The Double winners supply four of England’s 30-man provisional World Cup squad, with Joe Cole in particular keen to impress as he tries to hold off Adam Johnson to claim a spot in the final 23.
However, as they only arrived at England’s altitude training camp in Irdning on Wednesday evening after being given three days off following the FA Cup final last weekend, Capello does not think it would be right to include anyone from that Wembley encounter for the Three Lions’ final outing on home soil before departure for South Africa.
“The Chelsea players and David James will not play against Mexico,” confirmed Capello.
“I needed them to train and stay with us. I also needed to check their physical situation so these five players won’t play.”
As Cole’s team-mates John Terry, Frank Lampard and Ashley Cole are – fitness permitting – automatic members of Capello’s first-choice starting line-up, there is bound to be an element of experimentation about Capello’s team.

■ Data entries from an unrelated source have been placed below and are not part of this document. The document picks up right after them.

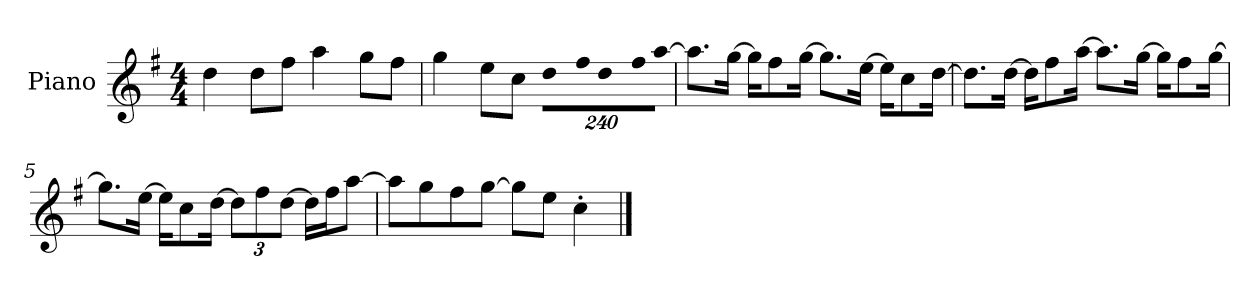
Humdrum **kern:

**kern
*part1
*staff1
*I"Piano
*I'P-no
*clefG2
*k[f#]
*M4/4
*MM90
=1
4dd\
8dd\L
8ff#\J
4aa\
8gg\L
8ff#\J
=2
4gg\
8ee\L
8cc\J
*Xbrackettup
!LO:N:vis=8
960%137dd\L
!LO:N:vis=16
1920%137ff#\K
!LO:N:vis=8
960%137dd\
!LO:N:vis=16
1920%137ff#\L
!LO:N:vis=16
[1920%137aa\JJ
=3
8.aa\L]
[16gg\Jk
16gg\KL]
8ff#\
[16gg\Jk
8.gg\L]
[16ee\Jk
16ee\KL]
8cc\
[16dd\Jk
=4
8.dd\L]
[16dd\Jk
16dd\KL]
8ff#\
[16aa\Jk
8.aa\L]
[16gg\Jk
16gg\KL]
8ff#\
[16gg\Jk
!!LO:LB:g=z
=5
8.gg\L]
[16ee\Jk
16ee\KL]
8cc\
[16dd\Jk
12dd\L]
12ff#\
[12dd\J
16dd\LL]
16ff#\J
[8aa\J
=6
8aa\L]
8gg\
8ff#\
[8gg\J
8gg\L]
8ee\J
4cc'\
==
*-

Mexico are also World Cup-bound, and Monday does provide an opportunity to tinker with both formation and personnel.
Johnson and Michael Dawson will both hope that involves debuts for them, while Jamie Carragher and Ledley King will probably be asked to make their first England appearances since Capello replaced Steve McClaren in December 2007.
It is suggested that Carragher is earmarked for the right-back berth Liverpool team-mate Glen Johnson had been expected to fill, while King, whose chronic knee problems have not prevented him training at England’s mountain retreat, may be deployed in a holding role to anchor a five-man midfield.
Another strategy currently taking shape in Capello’s mind involves the use of Wayne Rooney as a lone striker, just as he was used at Manchester United for the bulk of last season.
“I will experiment against Mexico,” he said.
“It is important to see how some of these perform on the pitch.”
For some, it is an opportunity that must not be squandered.
As uncertainty remains over the fitness of Gareth Barry, whose scan on Monday will determine whether Capello takes a chance on the Manchester City midfielder, at least one of the seven expected to be culled could be save while the others will hope to provide the England boss with a nudge so strong it cannot be ignored.
“In my mind I more or less know the names of the 23 players who will be with me in South Africa,” he said.
“But we have to wait because you never know whether someone gets injured.”
Having used the facilities in Irdning before when he was coach of both Milan and Real Madrid, Capello knew exactly what he was getting when he booked the trip.
The clear air and cooler temperatures are far more like the ones England will find in South Africa than the balmy conditions they last behind at home.
Physically, Capello and his extensive back-room team could have done no more to ensure their players are as prepared as it is possible to be for their opening Group C game against the United States in Rustenburg on June 12.
However, for someone as methodical as the England coach, it comes as a surprise to discover there have been no penalties practised.
At this stage, he simply does not see the point.
“It is too early to practise penalties,” he reflected.
“In any case, you could prepare for penalties and practise every day in training. But in a match it is different.
“Shooting to win is not the same as shooting in training.
“In training, the keeper is not very big. When you need to score to win, the keeper is really big and the goal is very small.”